How does this work given that I am an implementer? :) It's not necessarily important to me that browsers prioritize implementing these proposals. I just want to avoid a situation where we've implemented interfaces that browsers outright refuse to support for some reason, or a situation where browsers implement something incompatible.

annevk commented 6 years ago

We basically want at least two browsers to also support it to ensure long term success (or at least be more certain of it). https://whatwg.org/working-mode#changes goes into it to some extent.

kentonv commented 6 years ago

Here's a developer on Stack Overflow who ran into this problem: https://stackoverflow.com/questions/51485738/how-can-i-make-a-cloudflare-worker-which-overwrites-a-response-status-code-but-p/51488911

(Probably many others have written similar code but not recognized that there's a problem, or not bothered to ask about it.)

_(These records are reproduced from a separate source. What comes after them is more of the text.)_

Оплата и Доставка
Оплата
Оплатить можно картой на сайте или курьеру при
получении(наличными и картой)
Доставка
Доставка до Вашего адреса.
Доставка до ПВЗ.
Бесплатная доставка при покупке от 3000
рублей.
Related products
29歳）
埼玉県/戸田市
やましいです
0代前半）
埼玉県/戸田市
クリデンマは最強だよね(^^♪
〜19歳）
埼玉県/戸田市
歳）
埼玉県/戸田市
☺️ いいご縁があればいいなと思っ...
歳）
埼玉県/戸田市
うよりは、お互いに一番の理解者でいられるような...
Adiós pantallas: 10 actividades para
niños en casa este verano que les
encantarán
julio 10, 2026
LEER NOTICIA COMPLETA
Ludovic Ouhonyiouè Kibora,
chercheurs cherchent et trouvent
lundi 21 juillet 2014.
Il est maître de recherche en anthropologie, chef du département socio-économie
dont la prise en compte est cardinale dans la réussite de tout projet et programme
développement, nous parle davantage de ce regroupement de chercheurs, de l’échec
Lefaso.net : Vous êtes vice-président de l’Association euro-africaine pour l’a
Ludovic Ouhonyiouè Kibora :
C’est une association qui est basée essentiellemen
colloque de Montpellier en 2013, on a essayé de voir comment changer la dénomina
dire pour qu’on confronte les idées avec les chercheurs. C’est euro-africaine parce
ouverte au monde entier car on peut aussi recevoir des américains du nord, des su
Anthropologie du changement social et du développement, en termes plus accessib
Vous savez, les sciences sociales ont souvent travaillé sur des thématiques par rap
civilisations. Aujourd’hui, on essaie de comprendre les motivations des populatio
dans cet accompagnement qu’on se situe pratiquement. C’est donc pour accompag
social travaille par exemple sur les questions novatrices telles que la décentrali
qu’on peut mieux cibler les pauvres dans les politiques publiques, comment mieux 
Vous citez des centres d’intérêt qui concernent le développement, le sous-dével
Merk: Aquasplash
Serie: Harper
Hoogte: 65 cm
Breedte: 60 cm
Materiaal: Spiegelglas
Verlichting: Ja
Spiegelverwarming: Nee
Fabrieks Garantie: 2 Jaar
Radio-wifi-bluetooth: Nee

othermaciej commented 6 years ago

Speaking as a WebKit person: Request rewriting seems like a common use case for anyone using fetch with Service Workers, not just in the special CloudFlare environment. Given that, it seems worthwhile to make it easier and more convenient, if that can be done without making the API overly complex. I expect WebKit would be happy to implement a reasonable API along these lines.

I don't have much of an opinion on what specific syntax to use for it.

It's worth noting that sometimes APIs that have little active browser support, but no hard opposition either, sometimes still fail. Media sync API is one past example. So it would be good to get other implementers on the record.

kentonv commented 5 years ago

FWIW here's several examples of me answering StackOverflow questions where people didn't understand the current API:

https://stackoverflow.com/a/55958061/2686899

https://stackoverflow.com/a/54334947/2686899

https://stackoverflow.com/a/54281243/2686899

At some point when we have time (haha), we'll probably go ahead and introduce a better API for this, likely along the lines of my "alternative proposal" in my second comment in this thread. I'd love to work with the browser vendors on this if there's interest, but we're also happy to do it as a non-standard extension if you don't feel it matters for the browser.

jimmywarting commented 4 years ago

thinking this would be useful also, but in my current case it was not about rewriting but instead construct and mock a response object...

var res = new Response('', { url: 'https://example.com' })
console.log(res.url) // ""
res.url = 'https://example.com'
console.log(res.url) // ""

Why don't this work? I basically have to redefine or use a Proxy:

Object.defineProperty(res, 'url', { value: 'https://example.com' })
console.log(res.url) // "https://example.com"